===== SUPPLIED DATA =====
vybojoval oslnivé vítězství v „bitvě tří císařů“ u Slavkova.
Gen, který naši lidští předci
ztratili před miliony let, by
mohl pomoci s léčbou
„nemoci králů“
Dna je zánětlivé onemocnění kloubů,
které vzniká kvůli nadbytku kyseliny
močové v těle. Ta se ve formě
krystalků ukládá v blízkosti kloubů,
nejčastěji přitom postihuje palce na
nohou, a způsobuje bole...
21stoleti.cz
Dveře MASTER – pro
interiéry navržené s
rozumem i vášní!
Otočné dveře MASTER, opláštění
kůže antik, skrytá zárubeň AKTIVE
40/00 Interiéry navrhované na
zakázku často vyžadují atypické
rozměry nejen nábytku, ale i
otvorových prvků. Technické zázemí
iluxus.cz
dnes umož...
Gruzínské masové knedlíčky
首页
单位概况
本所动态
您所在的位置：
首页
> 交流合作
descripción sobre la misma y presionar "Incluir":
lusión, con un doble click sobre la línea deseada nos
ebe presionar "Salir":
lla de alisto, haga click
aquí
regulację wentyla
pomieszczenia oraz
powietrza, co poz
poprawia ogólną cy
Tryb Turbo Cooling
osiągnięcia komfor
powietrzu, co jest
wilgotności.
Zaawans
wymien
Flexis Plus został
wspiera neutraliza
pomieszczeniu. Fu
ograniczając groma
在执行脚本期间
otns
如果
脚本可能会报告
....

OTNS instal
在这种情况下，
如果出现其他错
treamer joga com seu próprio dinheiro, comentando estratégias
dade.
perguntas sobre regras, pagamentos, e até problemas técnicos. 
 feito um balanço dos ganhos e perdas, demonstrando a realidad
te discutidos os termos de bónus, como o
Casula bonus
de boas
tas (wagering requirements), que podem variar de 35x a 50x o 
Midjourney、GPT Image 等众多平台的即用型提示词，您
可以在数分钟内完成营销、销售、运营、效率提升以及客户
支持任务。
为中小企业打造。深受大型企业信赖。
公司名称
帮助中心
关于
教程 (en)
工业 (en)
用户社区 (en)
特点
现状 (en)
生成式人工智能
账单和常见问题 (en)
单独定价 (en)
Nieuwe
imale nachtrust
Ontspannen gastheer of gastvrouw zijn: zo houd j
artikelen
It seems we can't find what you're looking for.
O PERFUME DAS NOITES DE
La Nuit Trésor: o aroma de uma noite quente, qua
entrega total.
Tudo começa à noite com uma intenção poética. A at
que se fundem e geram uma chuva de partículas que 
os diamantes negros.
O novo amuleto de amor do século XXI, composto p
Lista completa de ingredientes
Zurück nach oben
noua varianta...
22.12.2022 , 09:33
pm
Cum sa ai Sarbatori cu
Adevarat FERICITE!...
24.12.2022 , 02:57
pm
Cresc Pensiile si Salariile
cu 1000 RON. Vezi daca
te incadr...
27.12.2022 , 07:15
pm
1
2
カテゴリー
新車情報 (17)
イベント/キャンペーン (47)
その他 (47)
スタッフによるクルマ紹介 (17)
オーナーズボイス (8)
=====
= TASK STATEMENT =
Beginning at the line that holds "账单和常见问题 (en)", write out word for word each line through the end of the records.

= COMPLETED TASK =
账单和常见问题 (en)
单独定价 (en)
Nieuwe
imale nachtrust
Ontspannen gastheer of gastvrouw zijn: zo houd j
artikelen
It seems we can't find what you're looking for.
O PERFUME DAS NOITES DE
La Nuit Trésor: o aroma de uma noite quente, qua
entrega total.
Tudo começa à noite com uma intenção poética. A at
que se fundem e geram uma chuva de partículas que 
os diamantes negros.
O novo amuleto de amor do século XXI, composto p
Lista completa de ingredientes
Zurück nach oben
noua varianta...
22.12.2022 , 09:33
pm
Cum sa ai Sarbatori cu
Adevarat FERICITE!...
24.12.2022 , 02:57
pm
Cresc Pensiile si Salariile
cu 1000 RON. Vezi daca
te incadr...
27.12.2022 , 07:15
pm
1
2
カテゴリー
新車情報 (17)
イベント/キャンペーン (47)
その他 (47)
スタッフによるクルマ紹介 (17)
オーナーズボイス (8)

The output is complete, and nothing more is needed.